The brief was, politely, ambitious.
Prepared by South Australia’s Department of Premier and Cabinet, it asked for a campaign with enough reach and resonance to change “perceptions of our state”.
After a competitive pitch process, Fuller was appointed – charged with overhauling the way interstate target audiences think about South Australia and precipitating a fresh willingness to relocate here.
In considering the challenge, the Fuller team tapped into something important about how perception and its shadow-double of identity work.
They recognised that neither identity nor perception can be manufactured. A clever tagline or compelling aesthetic can’t change the psychological associations snarled up with something as diverse, contested and complex as an entire state.
To be effective, their campaign needed to shift perceptions by drawing on a dormant truth. It was a process of reminding and reshaping, not of invention.
“[It started out as] trying to identify the people that are doing great things, then really linking together those game changers and world leaders and innovators, eco warriors, and all those people who we have here,” says Fuller creative director Michael Gagliardi.
“Then project that to the Eastern states, showing that you can have a world-class career in South Australia – that was kind of where it kicked off.”
This thinking, says Gagliardi, flowed from a combination of cross-disciplinary strategic discussions with Fuller’s integrated team and the quiet moments every creative also needs to allow ideas to develop.
“I like to read the brief, sort of stare at the brief, and then not really think about it too much,” says Michael. “The first few moments with the brief are really the exciting part and also the scary part.”
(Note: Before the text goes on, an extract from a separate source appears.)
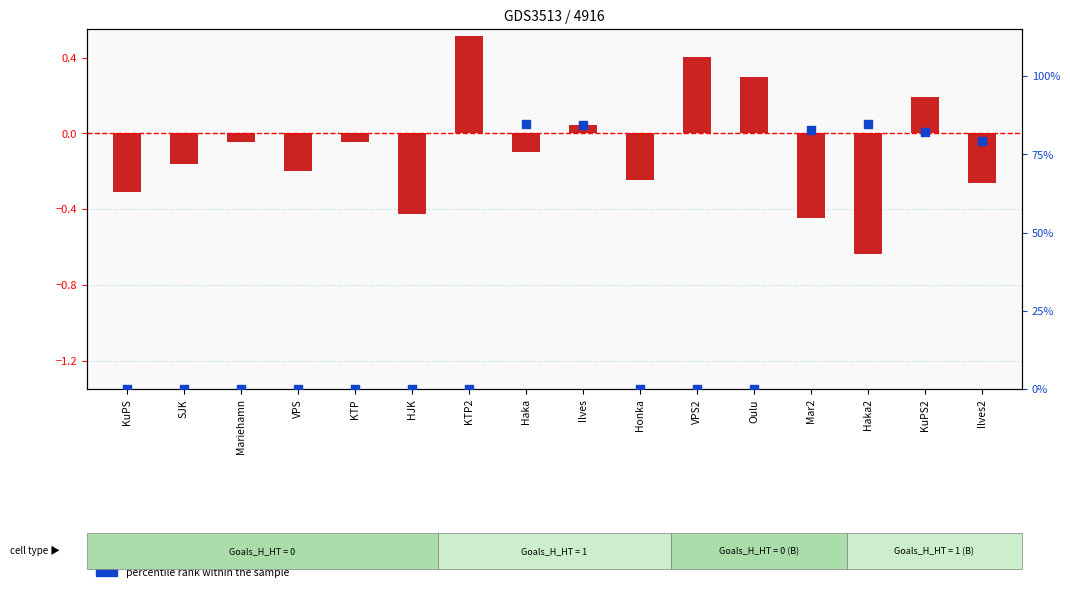

Which series has the largest total across all categories?

percentile rank within the sample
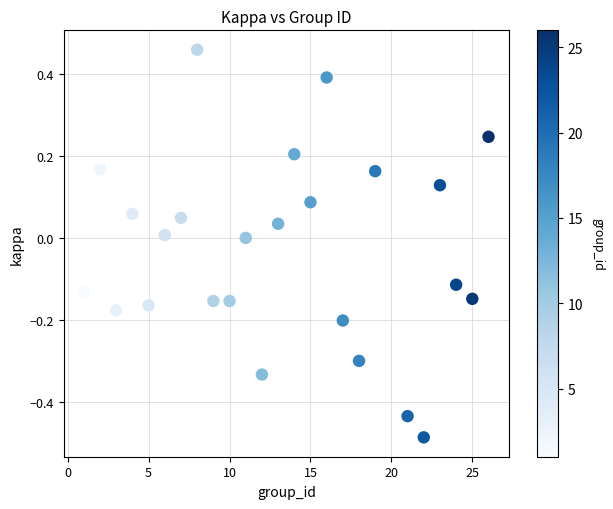

What is the range of X values (max minus min)?

25.0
Hitting on the truth that would sit at the centre of A New State of Mind was only the very start for an integrated campaign that needed to straddle a huge array of channels while remaining cohesive.
A New State of Mind can be seen everywhere from social media, to articles on The Guardian, print and outdoor ad spots, as sponsors of the first ever AFLW showdown, and in countless other placements.
To create something that was both inherently flexible and immediately recognisable, the Fuller team built a campaign architecture around the underlying themes that tied together the changemakers they wanted to hero. Soon, they were positioning them as a generation of purposeful world-leaders who also understood the importance of lifestyle.
“You stretch and test all those things when you're in that creative process,” says Michael. “You go through all the ideas and flesh them all out… but [it’s about] making sure they get home to those key messaging pillars.
“For us in the campaign, it was about purpose, career and lifestyle. Making sure it always came back to that in some way and if we knew we could speak to those from a strategic point of view, we knew we were on a good thing.”
It was important to Fuller that the execution of the campaign aligned with its messages, so it was produced – from video spots to photography, design, copy – by an entirely South Australian crew.
Launched late last year, the campaign has quickly yielded results.
“We've already seen it change and increase the openness to move to the state,” says Michael. “This has all come from research – we're now ranked fourth for preferred destinations to live.”
The current results are based on Quarter One research and track a 7 per cent uptick in interest in moving to SA among the target market, as well as seeing South Australia shift from eighth preferred destination to live to fourth.
“I definitely think it has shifted the dial and the conversation,” says Michael.